Work instructions
Copy each line containing "linuxbox" from the listing below.

Extracted entries
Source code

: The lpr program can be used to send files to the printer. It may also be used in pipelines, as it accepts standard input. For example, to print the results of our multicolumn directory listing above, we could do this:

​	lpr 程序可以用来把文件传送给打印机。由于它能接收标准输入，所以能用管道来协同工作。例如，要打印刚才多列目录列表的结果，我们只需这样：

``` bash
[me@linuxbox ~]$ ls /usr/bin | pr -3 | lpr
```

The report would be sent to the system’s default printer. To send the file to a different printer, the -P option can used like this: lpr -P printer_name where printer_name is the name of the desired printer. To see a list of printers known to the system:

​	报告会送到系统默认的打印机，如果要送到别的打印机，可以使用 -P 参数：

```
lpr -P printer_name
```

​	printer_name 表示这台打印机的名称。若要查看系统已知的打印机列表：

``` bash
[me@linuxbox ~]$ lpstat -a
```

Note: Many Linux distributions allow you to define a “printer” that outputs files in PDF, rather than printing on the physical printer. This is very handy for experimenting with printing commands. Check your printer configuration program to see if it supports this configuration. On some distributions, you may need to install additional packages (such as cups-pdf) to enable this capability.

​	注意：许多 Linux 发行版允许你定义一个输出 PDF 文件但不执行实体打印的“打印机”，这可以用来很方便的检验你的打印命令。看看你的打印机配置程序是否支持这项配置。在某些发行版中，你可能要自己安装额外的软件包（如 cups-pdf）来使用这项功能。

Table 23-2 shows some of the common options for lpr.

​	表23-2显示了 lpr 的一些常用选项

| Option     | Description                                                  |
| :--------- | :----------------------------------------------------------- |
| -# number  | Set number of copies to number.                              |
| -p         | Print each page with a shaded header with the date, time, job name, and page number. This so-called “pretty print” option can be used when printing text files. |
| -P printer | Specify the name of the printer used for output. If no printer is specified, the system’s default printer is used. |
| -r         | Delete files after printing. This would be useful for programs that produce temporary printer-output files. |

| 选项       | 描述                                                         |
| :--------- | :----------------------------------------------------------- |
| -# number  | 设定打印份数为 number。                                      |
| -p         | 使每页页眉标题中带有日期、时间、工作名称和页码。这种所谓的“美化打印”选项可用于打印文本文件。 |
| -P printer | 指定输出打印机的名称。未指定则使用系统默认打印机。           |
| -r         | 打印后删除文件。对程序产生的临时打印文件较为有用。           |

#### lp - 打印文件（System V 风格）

Result for this exercise
[me@linuxbox ~]$ ls /usr/bin | pr -3 | lpr
[me@linuxbox ~]$ lpstat -a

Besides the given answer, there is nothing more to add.